▶ [HOW TO COMPLETE THIS TASK]
Copy, exactly and without additions, every line in the records below from the one holding "хотя может быть и достаточно не маленьким. Но" through the one holding "W trakcie: Feministyczne wieczory filmowe", both ends included.

▶ [DATA TO PROCESS]
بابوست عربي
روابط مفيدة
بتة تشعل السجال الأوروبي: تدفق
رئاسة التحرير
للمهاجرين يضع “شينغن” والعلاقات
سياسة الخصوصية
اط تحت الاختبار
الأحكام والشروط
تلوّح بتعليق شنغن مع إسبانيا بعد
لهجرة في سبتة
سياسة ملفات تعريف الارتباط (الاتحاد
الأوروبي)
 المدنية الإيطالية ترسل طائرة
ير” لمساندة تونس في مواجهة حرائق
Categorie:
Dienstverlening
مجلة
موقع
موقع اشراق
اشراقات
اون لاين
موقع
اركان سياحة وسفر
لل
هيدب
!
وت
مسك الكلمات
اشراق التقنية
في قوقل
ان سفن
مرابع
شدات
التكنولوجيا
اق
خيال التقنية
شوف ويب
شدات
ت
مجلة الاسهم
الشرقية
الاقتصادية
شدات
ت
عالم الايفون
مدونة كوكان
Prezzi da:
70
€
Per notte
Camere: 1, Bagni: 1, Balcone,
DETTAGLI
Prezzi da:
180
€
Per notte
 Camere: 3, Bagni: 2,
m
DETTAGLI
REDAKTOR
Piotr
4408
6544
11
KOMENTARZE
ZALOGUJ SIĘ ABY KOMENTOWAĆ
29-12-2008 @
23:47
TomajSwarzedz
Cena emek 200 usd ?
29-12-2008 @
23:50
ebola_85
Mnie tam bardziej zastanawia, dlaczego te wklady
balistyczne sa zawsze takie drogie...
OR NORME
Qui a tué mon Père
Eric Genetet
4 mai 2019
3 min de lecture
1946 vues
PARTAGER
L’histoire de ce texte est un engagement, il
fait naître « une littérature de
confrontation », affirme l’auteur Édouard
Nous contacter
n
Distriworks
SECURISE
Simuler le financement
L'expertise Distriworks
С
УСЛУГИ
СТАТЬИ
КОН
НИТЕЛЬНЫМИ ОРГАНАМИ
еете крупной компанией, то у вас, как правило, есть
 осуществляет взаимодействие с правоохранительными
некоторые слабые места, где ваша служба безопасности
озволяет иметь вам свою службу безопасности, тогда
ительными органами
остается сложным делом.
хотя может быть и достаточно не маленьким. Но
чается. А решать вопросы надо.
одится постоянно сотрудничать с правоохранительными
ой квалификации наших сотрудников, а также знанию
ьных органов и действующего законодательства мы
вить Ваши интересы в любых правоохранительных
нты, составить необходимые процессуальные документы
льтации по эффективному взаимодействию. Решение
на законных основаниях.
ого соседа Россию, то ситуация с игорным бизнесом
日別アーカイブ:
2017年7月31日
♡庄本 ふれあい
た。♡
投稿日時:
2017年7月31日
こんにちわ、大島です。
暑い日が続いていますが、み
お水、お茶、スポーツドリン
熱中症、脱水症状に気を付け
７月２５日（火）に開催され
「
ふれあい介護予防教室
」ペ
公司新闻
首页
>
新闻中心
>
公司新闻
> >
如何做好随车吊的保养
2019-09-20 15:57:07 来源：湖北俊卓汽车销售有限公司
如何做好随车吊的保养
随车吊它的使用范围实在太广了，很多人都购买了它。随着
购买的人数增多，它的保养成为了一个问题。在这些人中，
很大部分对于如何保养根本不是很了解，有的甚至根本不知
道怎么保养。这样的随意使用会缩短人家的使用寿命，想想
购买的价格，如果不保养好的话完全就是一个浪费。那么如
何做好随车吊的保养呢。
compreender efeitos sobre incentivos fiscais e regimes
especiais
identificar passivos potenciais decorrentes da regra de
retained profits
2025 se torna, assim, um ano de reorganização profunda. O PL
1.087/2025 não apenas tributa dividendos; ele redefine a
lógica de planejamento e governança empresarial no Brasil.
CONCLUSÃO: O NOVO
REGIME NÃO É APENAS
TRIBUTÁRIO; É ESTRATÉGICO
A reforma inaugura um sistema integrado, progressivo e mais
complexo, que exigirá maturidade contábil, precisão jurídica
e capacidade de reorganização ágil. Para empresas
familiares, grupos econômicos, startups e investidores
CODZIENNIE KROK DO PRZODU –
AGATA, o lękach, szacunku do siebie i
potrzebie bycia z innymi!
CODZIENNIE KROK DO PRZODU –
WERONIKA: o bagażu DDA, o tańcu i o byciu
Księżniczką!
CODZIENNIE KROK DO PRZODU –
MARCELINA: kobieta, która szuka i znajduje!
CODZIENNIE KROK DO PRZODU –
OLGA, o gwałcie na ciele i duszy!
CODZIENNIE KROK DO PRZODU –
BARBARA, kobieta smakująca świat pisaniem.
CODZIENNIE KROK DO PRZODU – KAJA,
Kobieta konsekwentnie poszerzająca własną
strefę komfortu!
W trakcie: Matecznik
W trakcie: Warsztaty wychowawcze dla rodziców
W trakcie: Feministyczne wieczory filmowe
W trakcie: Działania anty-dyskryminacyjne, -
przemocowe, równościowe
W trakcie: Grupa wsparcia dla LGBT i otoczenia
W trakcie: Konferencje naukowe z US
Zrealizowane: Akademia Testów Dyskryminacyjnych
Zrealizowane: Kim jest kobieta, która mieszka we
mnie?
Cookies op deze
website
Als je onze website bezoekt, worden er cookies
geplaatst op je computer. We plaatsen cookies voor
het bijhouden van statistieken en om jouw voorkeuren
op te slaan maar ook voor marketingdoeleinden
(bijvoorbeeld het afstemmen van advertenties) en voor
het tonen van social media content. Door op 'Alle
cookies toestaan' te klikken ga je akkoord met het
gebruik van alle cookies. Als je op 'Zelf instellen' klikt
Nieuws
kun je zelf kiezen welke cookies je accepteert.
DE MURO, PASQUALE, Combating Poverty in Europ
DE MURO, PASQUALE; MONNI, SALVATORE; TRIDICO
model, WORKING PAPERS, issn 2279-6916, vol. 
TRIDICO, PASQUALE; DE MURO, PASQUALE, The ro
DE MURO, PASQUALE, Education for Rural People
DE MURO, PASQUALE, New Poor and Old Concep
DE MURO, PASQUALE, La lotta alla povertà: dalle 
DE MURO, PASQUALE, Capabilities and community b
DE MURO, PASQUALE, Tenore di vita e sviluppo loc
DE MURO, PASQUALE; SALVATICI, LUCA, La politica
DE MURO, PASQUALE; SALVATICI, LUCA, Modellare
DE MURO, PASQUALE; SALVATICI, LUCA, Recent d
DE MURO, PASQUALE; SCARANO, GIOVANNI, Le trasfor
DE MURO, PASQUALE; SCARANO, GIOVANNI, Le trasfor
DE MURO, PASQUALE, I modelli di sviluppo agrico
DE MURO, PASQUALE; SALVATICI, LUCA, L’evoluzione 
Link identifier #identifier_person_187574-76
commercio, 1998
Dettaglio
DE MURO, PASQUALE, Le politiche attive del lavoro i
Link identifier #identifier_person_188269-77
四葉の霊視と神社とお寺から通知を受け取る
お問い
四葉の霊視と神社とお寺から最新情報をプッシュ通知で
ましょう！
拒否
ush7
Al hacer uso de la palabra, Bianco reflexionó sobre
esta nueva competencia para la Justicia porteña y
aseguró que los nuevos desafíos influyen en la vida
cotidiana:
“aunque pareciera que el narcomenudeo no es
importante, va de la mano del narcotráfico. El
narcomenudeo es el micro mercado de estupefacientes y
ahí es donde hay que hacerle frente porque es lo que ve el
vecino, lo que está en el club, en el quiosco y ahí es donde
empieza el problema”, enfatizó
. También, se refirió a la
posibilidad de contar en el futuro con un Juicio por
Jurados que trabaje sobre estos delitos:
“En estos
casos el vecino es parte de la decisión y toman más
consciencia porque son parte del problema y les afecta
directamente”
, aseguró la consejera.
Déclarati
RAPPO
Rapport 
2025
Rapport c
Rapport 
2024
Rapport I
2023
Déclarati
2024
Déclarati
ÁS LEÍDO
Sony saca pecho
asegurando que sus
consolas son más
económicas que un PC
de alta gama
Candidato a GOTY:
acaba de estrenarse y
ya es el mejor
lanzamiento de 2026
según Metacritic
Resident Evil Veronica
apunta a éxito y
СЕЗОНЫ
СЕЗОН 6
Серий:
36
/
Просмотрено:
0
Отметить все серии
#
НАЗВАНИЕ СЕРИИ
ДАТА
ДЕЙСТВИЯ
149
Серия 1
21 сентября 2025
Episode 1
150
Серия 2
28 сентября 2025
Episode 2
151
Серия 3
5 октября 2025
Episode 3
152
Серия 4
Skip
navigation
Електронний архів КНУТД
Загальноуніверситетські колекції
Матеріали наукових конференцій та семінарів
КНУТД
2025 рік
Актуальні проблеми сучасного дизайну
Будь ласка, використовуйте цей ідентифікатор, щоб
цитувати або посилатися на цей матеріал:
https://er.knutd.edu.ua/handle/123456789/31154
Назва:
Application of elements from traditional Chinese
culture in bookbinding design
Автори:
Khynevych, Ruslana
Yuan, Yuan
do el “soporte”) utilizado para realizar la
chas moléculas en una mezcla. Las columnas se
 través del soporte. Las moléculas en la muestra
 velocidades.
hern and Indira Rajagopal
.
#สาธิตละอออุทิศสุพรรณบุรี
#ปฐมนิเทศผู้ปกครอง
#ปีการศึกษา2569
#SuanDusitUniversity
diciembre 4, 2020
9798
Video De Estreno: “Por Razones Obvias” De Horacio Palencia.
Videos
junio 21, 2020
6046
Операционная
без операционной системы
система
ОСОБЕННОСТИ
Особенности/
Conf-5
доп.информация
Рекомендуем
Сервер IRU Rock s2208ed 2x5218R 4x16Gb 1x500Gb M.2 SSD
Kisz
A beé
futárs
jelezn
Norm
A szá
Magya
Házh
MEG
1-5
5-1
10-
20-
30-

▶ [RESULT]
хотя может быть и достаточно не маленьким. Но
чается. А решать вопросы надо.
одится постоянно сотрудничать с правоохранительными
ой квалификации наших сотрудников, а также знанию
ьных органов и действующего законодательства мы
вить Ваши интересы в любых правоохранительных
нты, составить необходимые процессуальные документы
льтации по эффективному взаимодействию. Решение
на законных основаниях.
ого соседа Россию, то ситуация с игорным бизнесом
日別アーカイブ:
2017年7月31日
♡庄本 ふれあい
た。♡
投稿日時:
2017年7月31日
こんにちわ、大島です。
暑い日が続いていますが、み
お水、お茶、スポーツドリン
熱中症、脱水症状に気を付け
７月２５日（火）に開催され
「
ふれあい介護予防教室
」ペ
公司新闻
首页
>
新闻中心
>
公司新闻
> >
如何做好随车吊的保养
2019-09-20 15:57:07 来源：湖北俊卓汽车销售有限公司
如何做好随车吊的保养
随车吊它的使用范围实在太广了，很多人都购买了它。随着
购买的人数增多，它的保养成为了一个问题。在这些人中，
很大部分对于如何保养根本不是很了解，有的甚至根本不知
道怎么保养。这样的随意使用会缩短人家的使用寿命，想想
购买的价格，如果不保养好的话完全就是一个浪费。那么如
何做好随车吊的保养呢。
compreender efeitos sobre incentivos fiscais e regimes
especiais
identificar passivos potenciais decorrentes da regra de
retained profits
2025 se torna, assim, um ano de reorganização profunda. O PL
1.087/2025 não apenas tributa dividendos; ele redefine a
lógica de planejamento e governança empresarial no Brasil.
CONCLUSÃO: O NOVO
REGIME NÃO É APENAS
TRIBUTÁRIO; É ESTRATÉGICO
A reforma inaugura um sistema integrado, progressivo e mais
complexo, que exigirá maturidade contábil, precisão jurídica
e capacidade de reorganização ágil. Para empresas
familiares, grupos econômicos, startups e investidores
CODZIENNIE KROK DO PRZODU –
AGATA, o lękach, szacunku do siebie i
potrzebie bycia z innymi!
CODZIENNIE KROK DO PRZODU –
WERONIKA: o bagażu DDA, o tańcu i o byciu
Księżniczką!
CODZIENNIE KROK DO PRZODU –
MARCELINA: kobieta, która szuka i znajduje!
CODZIENNIE KROK DO PRZODU –
OLGA, o gwałcie na ciele i duszy!
CODZIENNIE KROK DO PRZODU –
BARBARA, kobieta smakująca świat pisaniem.
CODZIENNIE KROK DO PRZODU – KAJA,
Kobieta konsekwentnie poszerzająca własną
strefę komfortu!
W trakcie: Matecznik
W trakcie: Warsztaty wychowawcze dla rodziców
W trakcie: Feministyczne wieczory filmowe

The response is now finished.